And that takes us back to Cain. Reasoning would suggest that with time and experience knowledge increases. With an increase in knowledge comes the potential for decreasing risk. Not so, however. The absolute number of murders in Akron appear to bounce like Goodyear rubber, or, maybe like some Norman Stingley Wham-O superball. Given a little umpf beyond the mere pull of gravity, such a ball can bounce over a house. But just mere gravity alone lets the ball rebound to about 90% of its former elevation. From 2002 through 2016 Akron averaged 21.25 annual murders. Now of course, no one dies a quarter, but that’s the average. The murder superball under the sheer gravity of human interactions stays very near the 1916 number of murders.
The same elasticity of murdered humans probably applies to many cities. You can check if you want by looking at the FBI’s Uniform Crime Reporting data.* We gather; we kill. No wonder murder mysteries are continuously popular. They mirror the tire assembly line of production in real life. Seems the first tale of murder started a genre based on the reality of homicide: If 100 billion people have populated the planet since the rise of our species, and if the superball of murder has bounced about as high as the initial elevation, we’ve murdered millions.
According to the FBI’s statistics on number of murders, the United States suffered 5.6 murders per 100,000 people in 2002 and 4.5 murders per 100,000 in 2014. During those years the murder superball bounced as high as 5.8 murders in 2006. Hard to say what the extra umpf was in that year.

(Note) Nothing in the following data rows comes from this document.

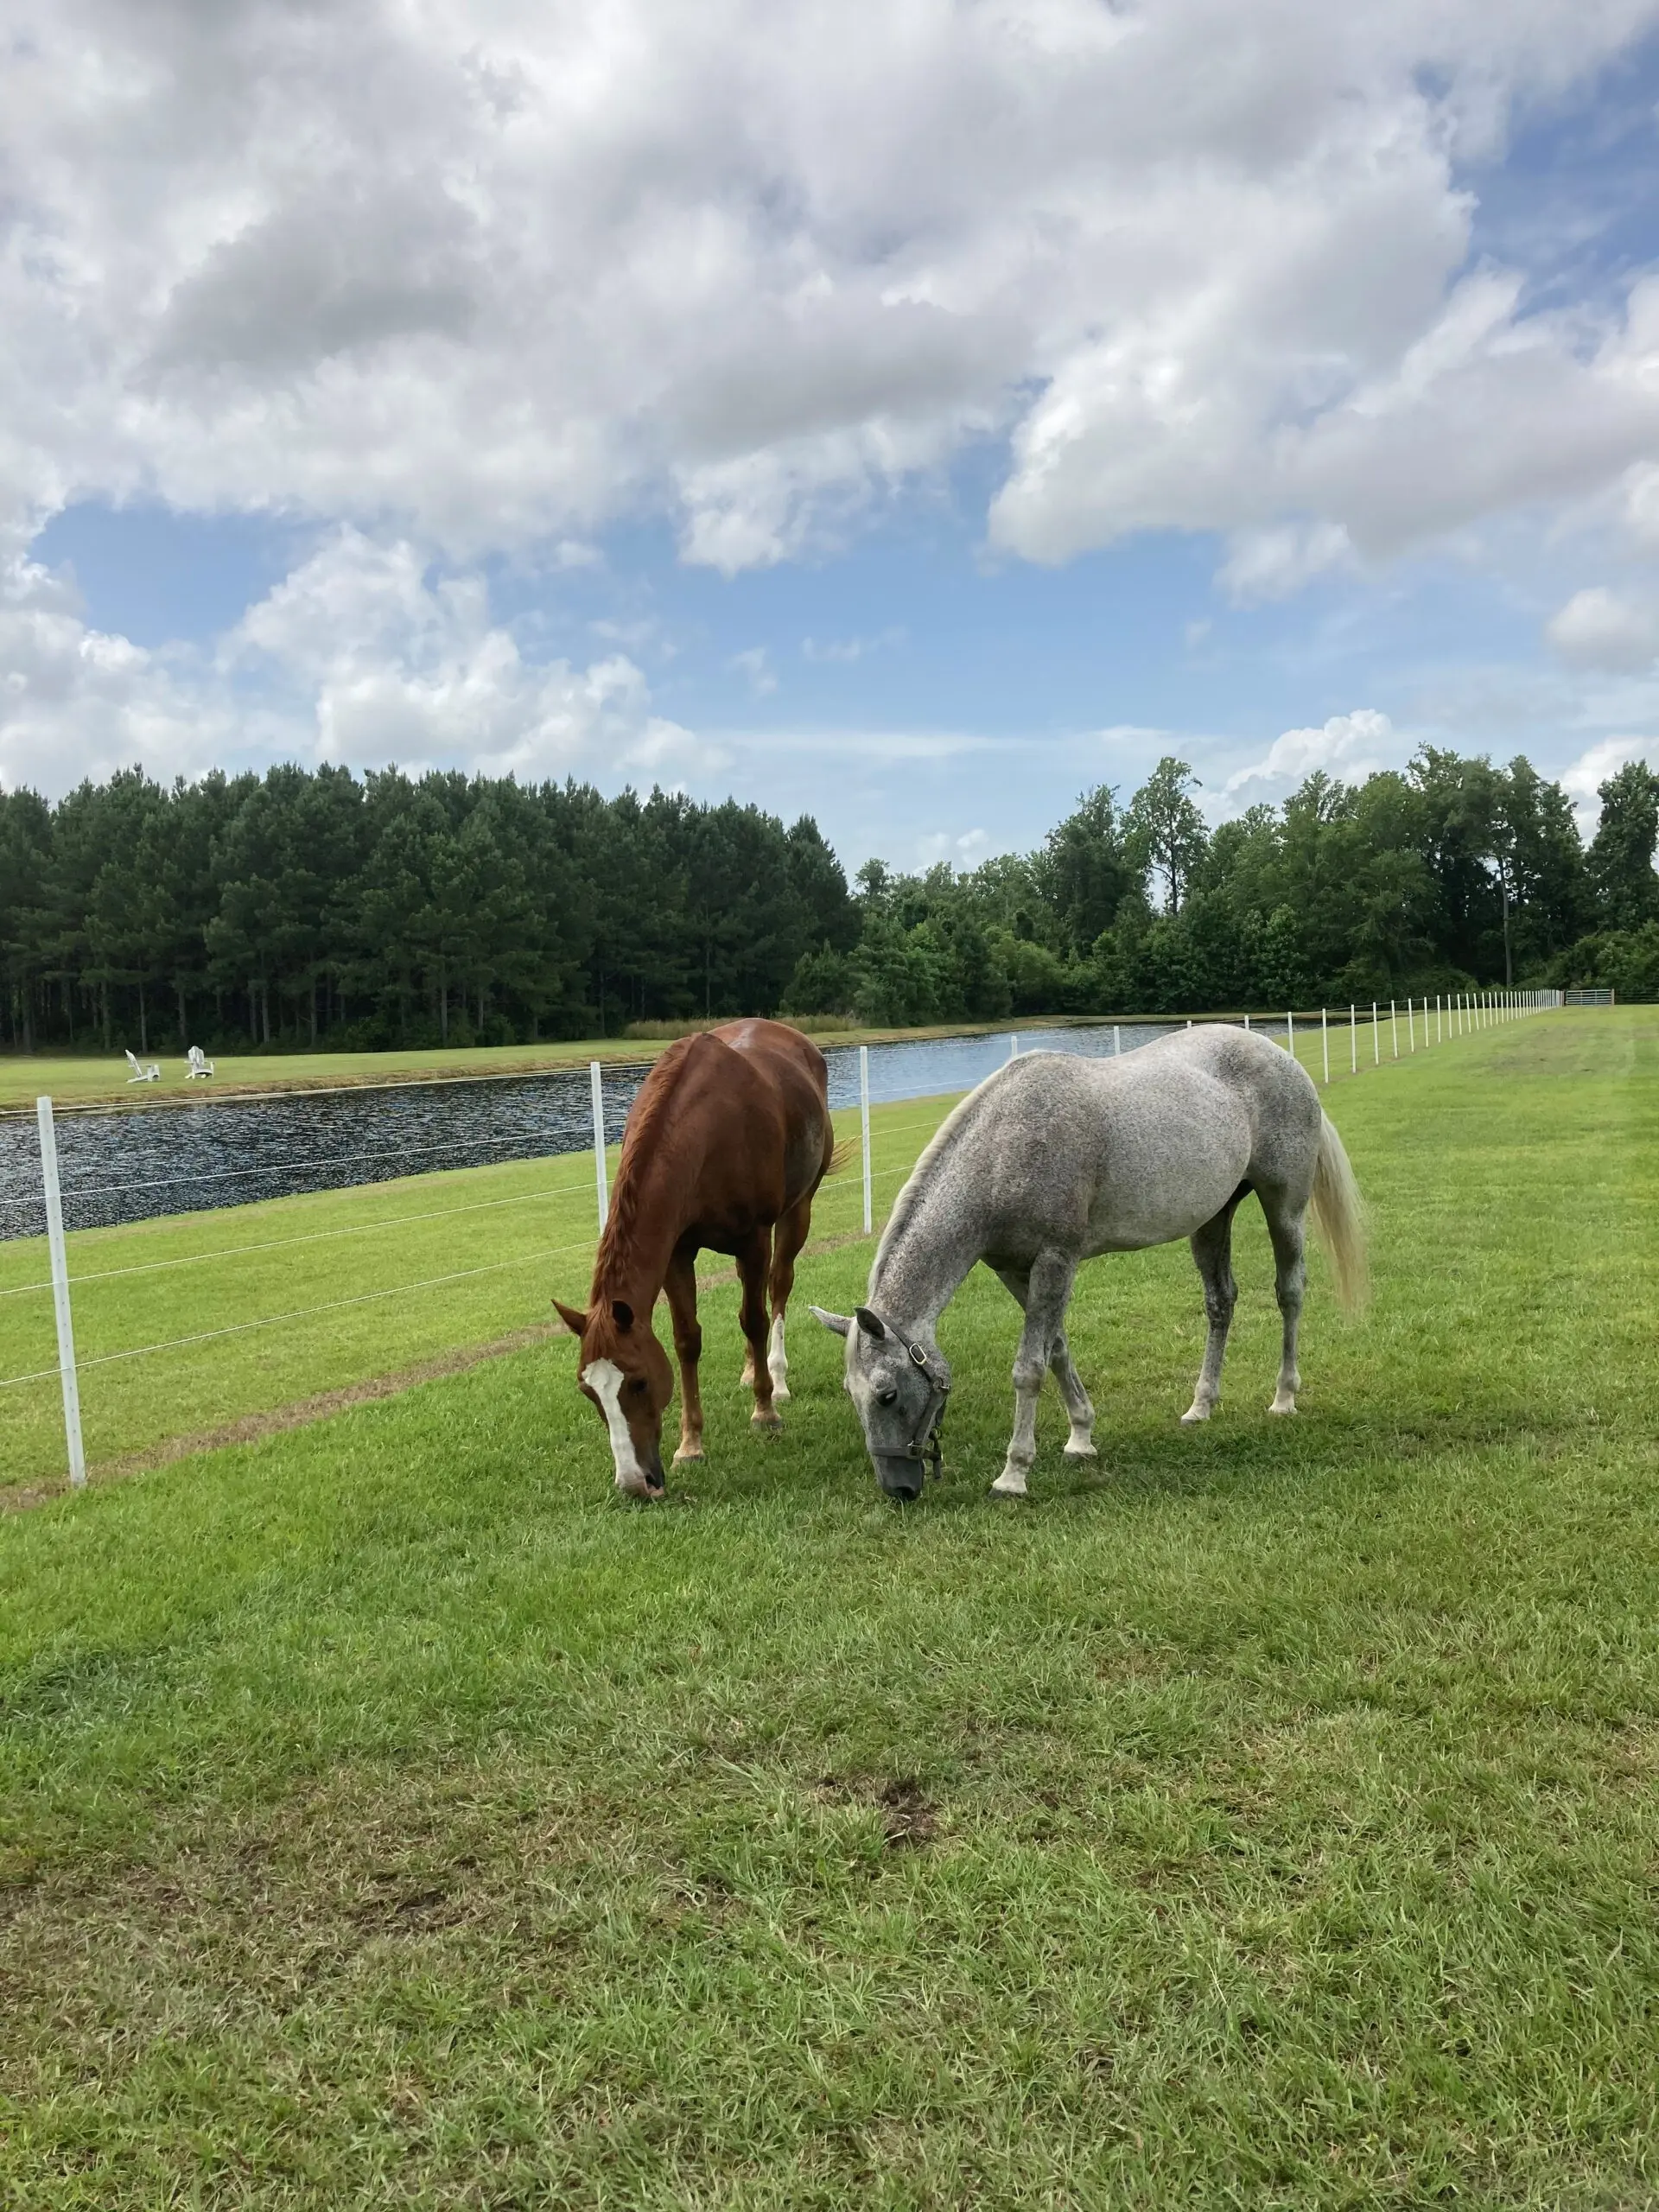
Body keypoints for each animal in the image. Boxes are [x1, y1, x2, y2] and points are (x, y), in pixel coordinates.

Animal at [559, 1021, 844, 1503]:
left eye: (638, 1382)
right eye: (587, 1391)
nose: (635, 1483)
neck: (702, 1131)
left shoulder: (754, 1239)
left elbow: (755, 1319)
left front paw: (765, 1413)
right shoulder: (677, 1252)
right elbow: (687, 1340)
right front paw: (690, 1444)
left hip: (797, 1212)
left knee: (778, 1289)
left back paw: (776, 1378)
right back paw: (750, 1370)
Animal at [814, 1021, 1371, 1503]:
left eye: (887, 1395)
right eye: (851, 1393)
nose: (899, 1489)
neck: (1006, 1149)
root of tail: (1282, 1057)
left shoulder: (1056, 1260)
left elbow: (1029, 1367)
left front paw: (1014, 1473)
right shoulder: (1015, 1270)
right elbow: (1057, 1348)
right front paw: (1080, 1436)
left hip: (1285, 1207)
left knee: (1290, 1291)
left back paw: (1283, 1397)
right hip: (1214, 1218)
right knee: (1220, 1302)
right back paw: (1201, 1405)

Anyway, the bounce was between 80% of and over 100% of that 2002 homicide number.
Let’s take that low number of homicides as a benchmark for human history. I know, there’s no evidence to support that claim short of the current statistics, but play with these numbers. One hundred billion divided by 100,000 equals 1,000,000. If the murders per 100,000 stayed in the zone of current killings in the United States, then over the history of the species there would have been 4.5 million homicides. But you know that’s a silly number, don’t you? It can’t come close to reality. The current conflict in Syria alone has over the past few years accounted for hundreds of thousands of murders. And previous conflicts have meant even more murders.

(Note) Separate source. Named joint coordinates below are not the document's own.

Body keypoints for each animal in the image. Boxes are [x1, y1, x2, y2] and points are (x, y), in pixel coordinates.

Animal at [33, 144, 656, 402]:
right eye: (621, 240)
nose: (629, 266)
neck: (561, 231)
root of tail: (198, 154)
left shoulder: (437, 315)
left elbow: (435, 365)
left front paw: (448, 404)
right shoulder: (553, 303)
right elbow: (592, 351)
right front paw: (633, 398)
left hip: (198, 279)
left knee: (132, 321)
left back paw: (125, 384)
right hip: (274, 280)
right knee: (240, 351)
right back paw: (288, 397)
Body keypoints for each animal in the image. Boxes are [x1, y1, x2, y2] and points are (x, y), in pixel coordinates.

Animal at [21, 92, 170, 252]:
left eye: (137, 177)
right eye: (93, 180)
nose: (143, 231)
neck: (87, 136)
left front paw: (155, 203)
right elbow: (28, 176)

The rubber ball of Cain has been bouncing very high for 200,000 years, and there’s little hope that the manufacturers of such a bounce can reduce that elasticity even in Akron, Ohio, the home of the rubber industry. Why? Well, those ancient human ancestors used some natural materials in murders by blunt force and sharp objects. Modern materials have improved on natural ones and enhanced their properties. To whatever height the ancient murder rate could bounce, we have added more rebound through modern technology.

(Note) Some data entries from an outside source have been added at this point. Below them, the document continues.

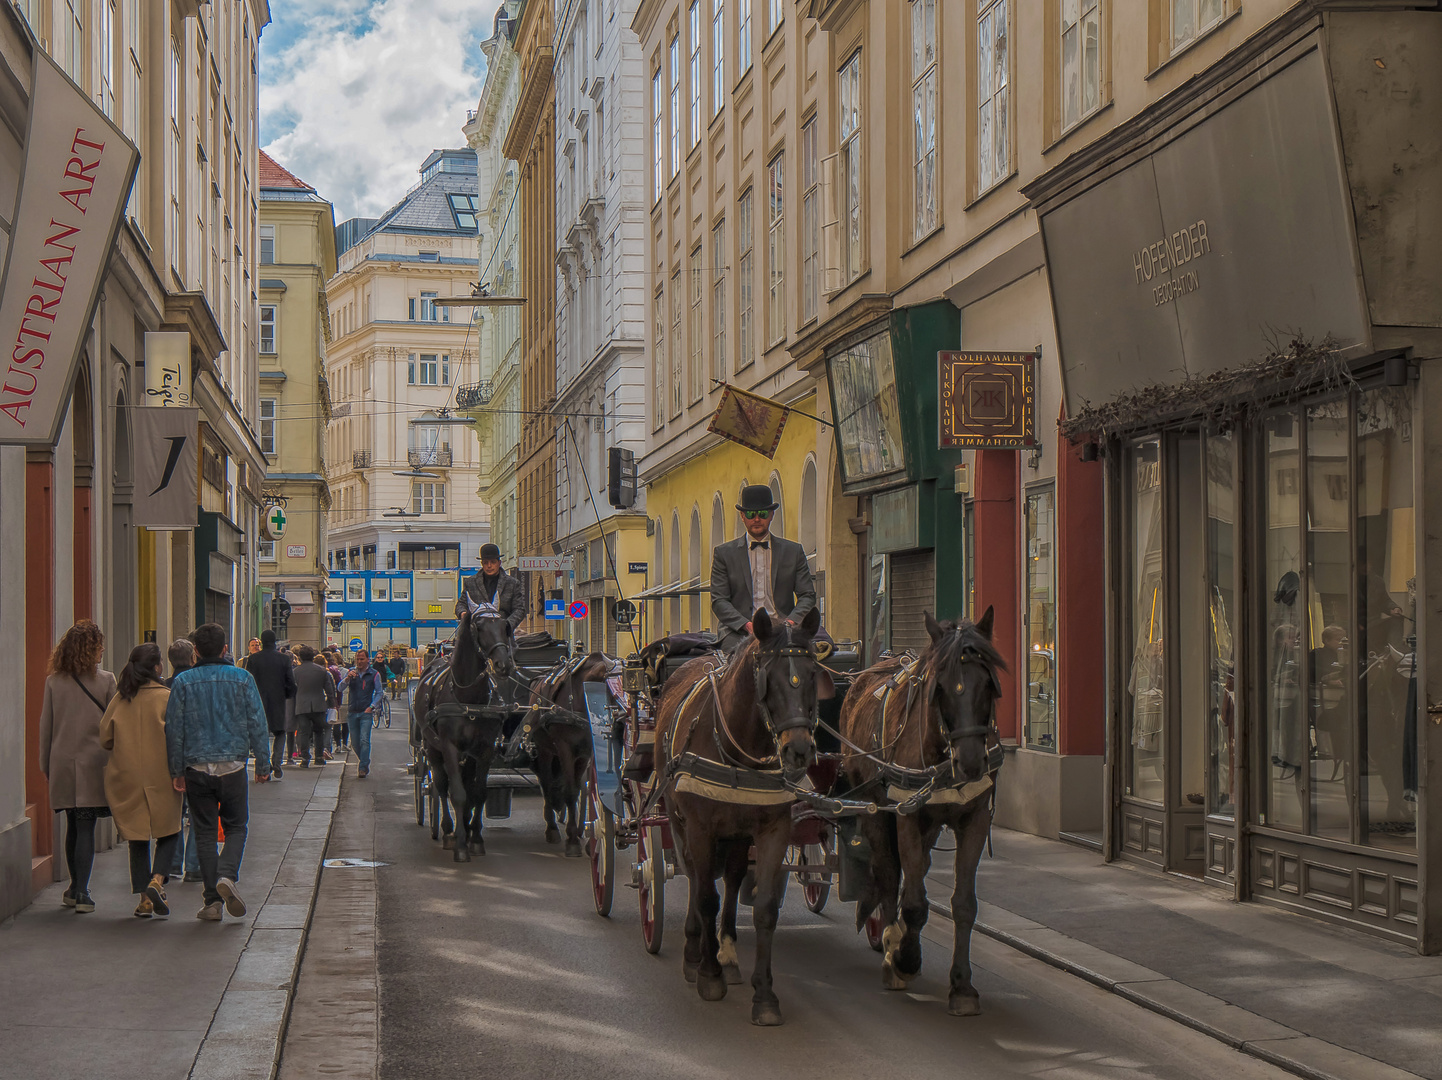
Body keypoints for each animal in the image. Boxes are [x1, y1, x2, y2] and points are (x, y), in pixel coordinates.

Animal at [409, 611, 522, 865]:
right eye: (479, 628)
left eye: (505, 627)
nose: (503, 665)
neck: (469, 696)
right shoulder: (450, 747)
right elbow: (458, 794)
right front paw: (460, 844)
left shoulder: (485, 749)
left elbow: (478, 793)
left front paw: (476, 838)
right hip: (433, 749)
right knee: (441, 787)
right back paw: (448, 832)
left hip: (468, 756)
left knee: (467, 785)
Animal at [527, 651, 611, 853]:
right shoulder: (565, 748)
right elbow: (571, 791)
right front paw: (572, 839)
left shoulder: (587, 753)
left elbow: (584, 788)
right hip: (545, 750)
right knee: (546, 782)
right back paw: (551, 828)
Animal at [654, 602, 824, 1026]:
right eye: (768, 678)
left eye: (814, 674)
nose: (799, 750)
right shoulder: (700, 828)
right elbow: (705, 896)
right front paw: (708, 974)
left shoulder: (772, 829)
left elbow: (763, 908)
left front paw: (764, 995)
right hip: (678, 820)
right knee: (695, 877)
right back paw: (695, 950)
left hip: (736, 833)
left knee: (731, 879)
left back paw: (728, 955)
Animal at [842, 611, 1009, 1015]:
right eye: (941, 687)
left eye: (988, 684)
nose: (971, 763)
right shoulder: (906, 814)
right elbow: (914, 901)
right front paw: (905, 958)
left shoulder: (974, 819)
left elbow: (963, 904)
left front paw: (962, 985)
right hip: (874, 807)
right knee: (888, 871)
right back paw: (891, 944)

It’s interesting that we are trained to think that modern technology improves lives when in reality it often takes them in a relatively consistent bounce of homicides. Had that first murder been followed by the natural loss of rebound height, unknown millions would have enhanced the DNA of our species by living to procreate. In modern Syria alone the Syrian Observatory for Human Rights estimates more than 18,000 children had been killed by mid-2017. Maybe Cain’s bouncing ball was, in fact, a superball, and modern Akron, Ohio, just manufactures more of the same. Is there some significance to the etymology of the name Akron? The name derives from the Greek for "highest point."